_Given data:_

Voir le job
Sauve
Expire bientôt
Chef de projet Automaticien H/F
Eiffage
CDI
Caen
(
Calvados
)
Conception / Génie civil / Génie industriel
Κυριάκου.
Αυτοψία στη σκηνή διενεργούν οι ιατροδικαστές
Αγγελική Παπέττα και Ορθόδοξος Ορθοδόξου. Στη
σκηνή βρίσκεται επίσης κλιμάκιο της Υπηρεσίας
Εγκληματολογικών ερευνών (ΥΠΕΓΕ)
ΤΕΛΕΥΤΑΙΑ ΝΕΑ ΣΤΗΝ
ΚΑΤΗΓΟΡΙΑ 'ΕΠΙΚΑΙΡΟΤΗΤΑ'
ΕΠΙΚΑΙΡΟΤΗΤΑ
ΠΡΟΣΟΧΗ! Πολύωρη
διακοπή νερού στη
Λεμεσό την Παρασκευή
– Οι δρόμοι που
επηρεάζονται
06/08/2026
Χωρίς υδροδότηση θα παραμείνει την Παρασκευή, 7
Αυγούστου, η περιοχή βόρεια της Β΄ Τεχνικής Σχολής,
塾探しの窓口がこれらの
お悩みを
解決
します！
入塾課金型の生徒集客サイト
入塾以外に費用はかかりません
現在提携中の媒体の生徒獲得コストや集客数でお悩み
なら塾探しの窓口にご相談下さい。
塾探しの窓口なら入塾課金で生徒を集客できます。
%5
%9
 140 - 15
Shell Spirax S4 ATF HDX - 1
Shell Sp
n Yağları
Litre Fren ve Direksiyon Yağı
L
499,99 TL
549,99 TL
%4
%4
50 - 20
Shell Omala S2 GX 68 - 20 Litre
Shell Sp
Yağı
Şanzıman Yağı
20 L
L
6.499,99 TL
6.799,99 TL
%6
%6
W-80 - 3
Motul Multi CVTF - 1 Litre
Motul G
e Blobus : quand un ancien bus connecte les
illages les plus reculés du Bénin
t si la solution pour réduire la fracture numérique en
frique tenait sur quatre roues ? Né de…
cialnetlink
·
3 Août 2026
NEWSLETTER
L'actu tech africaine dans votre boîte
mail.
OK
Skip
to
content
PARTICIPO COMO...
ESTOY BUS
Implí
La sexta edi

==

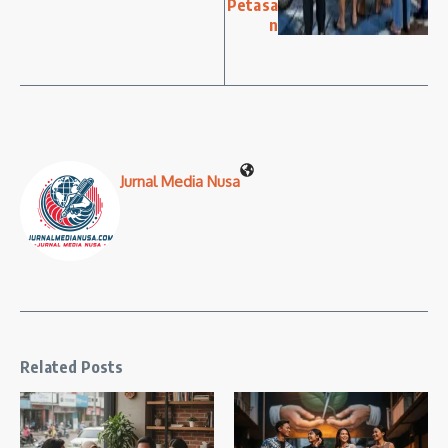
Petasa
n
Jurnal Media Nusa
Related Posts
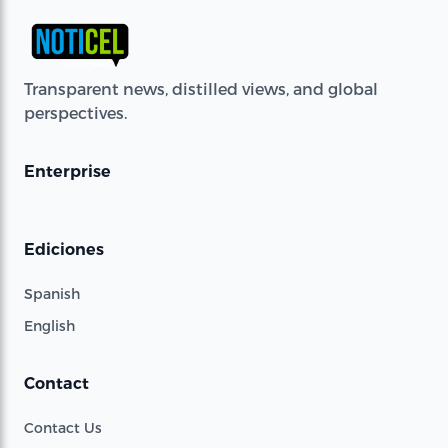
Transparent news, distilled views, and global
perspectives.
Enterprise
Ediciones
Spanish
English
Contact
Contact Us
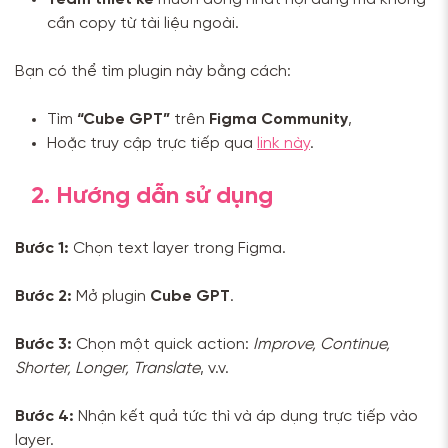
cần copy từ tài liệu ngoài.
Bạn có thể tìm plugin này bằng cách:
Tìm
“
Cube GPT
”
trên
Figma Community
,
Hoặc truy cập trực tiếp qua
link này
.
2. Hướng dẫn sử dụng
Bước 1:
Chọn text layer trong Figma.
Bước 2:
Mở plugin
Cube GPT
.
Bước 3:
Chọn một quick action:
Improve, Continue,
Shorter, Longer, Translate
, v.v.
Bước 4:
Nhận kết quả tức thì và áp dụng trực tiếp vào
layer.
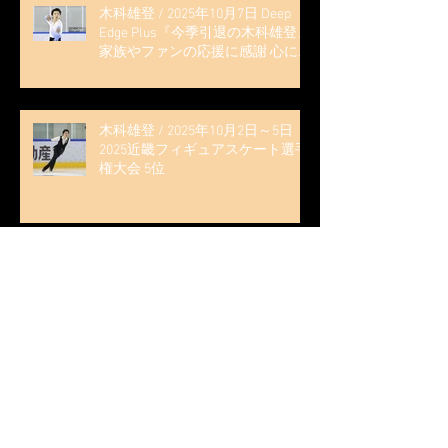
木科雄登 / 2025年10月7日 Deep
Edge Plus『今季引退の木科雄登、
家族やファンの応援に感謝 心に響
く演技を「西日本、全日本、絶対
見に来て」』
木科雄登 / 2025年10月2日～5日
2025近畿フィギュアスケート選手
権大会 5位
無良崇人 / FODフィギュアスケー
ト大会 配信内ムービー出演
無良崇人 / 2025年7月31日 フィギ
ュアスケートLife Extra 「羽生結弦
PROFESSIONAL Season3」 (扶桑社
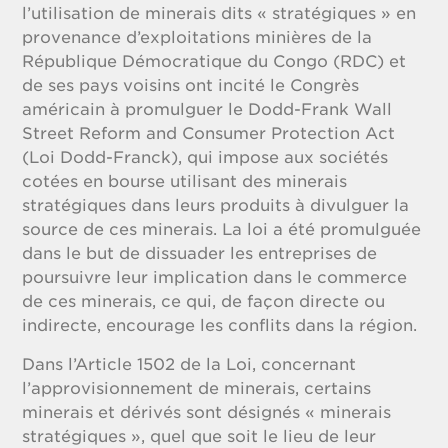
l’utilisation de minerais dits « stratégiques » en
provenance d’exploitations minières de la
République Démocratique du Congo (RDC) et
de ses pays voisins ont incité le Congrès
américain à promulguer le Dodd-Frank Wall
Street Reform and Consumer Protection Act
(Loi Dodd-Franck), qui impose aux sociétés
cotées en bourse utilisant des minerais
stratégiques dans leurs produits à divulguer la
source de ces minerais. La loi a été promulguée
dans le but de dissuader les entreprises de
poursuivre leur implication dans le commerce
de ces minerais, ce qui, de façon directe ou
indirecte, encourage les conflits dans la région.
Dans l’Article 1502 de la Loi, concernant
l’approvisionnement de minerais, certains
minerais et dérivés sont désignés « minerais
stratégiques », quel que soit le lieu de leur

_Prompt:_ Copy out, word for word, every line from the one with "Voir le job" to the one with "Αυγούστου, η περιοχή", including both of those lines.

_Output below:_
Voir le job
Sauve
Expire bientôt
Chef de projet Automaticien H/F
Eiffage
CDI
Caen
(
Calvados
)
Conception / Génie civil / Génie industriel
Κυριάκου.
Αυτοψία στη σκηνή διενεργούν οι ιατροδικαστές
Αγγελική Παπέττα και Ορθόδοξος Ορθοδόξου. Στη
σκηνή βρίσκεται επίσης κλιμάκιο της Υπηρεσίας
Εγκληματολογικών ερευνών (ΥΠΕΓΕ)
ΤΕΛΕΥΤΑΙΑ ΝΕΑ ΣΤΗΝ
ΚΑΤΗΓΟΡΙΑ 'ΕΠΙΚΑΙΡΟΤΗΤΑ'
ΕΠΙΚΑΙΡΟΤΗΤΑ
ΠΡΟΣΟΧΗ! Πολύωρη
διακοπή νερού στη
Λεμεσό την Παρασκευή
– Οι δρόμοι που
επηρεάζονται
06/08/2026
Χωρίς υδροδότηση θα παραμείνει την Παρασκευή, 7
Αυγούστου, η περιοχή βόρεια της Β΄ Τεχνικής Σχολής,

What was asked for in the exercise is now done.